## JOB
Render the text read from the rows below as a JSON list of strings, one string per line and no blank lines. Leave the pictures out.

## DATA FOR THIS EXERCISE
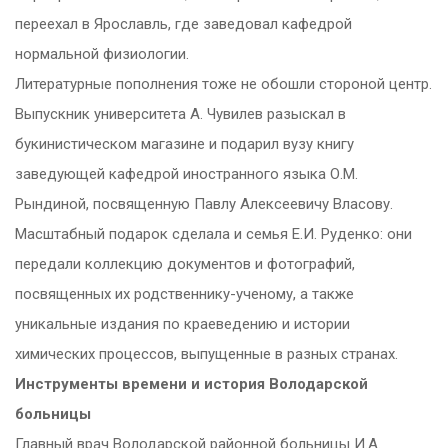
переехал в Ярославль, где заведовал кафедрой
нормальной физиологии.
Литературные пополнения тоже не обошли стороной центр.
Выпускник университета А. Чувилев разыскал в
букинистическом магазине и подарил вузу книгу
заведующей кафедрой иностранного языка О.М.
Рындиной, посвященную Павлу Алексеевичу Власову.
Масштабный подарок сделала и семья Е.И. Руденко: они
передали коллекцию документов и фотографий,
посвященных их родственнику-ученому, а также
уникальные издания по краеведению и истории
химических процессов, выпущенные в разных странах.
Инструменты времени и история Володарской
больницы
Главный врач Володарской районной больницы И.А.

## OUTPUT OF THE TASK
[
  "переехал в Ярославль, где заведовал кафедрой",
  "нормальной физиологии.",
  "Литературные пополнения тоже не обошли стороной центр.",
  "Выпускник университета А. Чувилев разыскал в",
  "букинистическом магазине и подарил вузу книгу",
  "заведующей кафедрой иностранного языка О.М.",
  "Рындиной, посвященную Павлу Алексеевичу Власову.",
  "Масштабный подарок сделала и семья Е.И. Руденко: они",
  "передали коллекцию документов и фотографий,",
  "посвященных их родственнику-ученому, а также",
  "уникальные издания по краеведению и истории",
  "химических процессов, выпущенные в разных странах.",
  "Инструменты времени и история Володарской",
  "больницы",
  "Главный врач Володарской районной больницы И.А."
]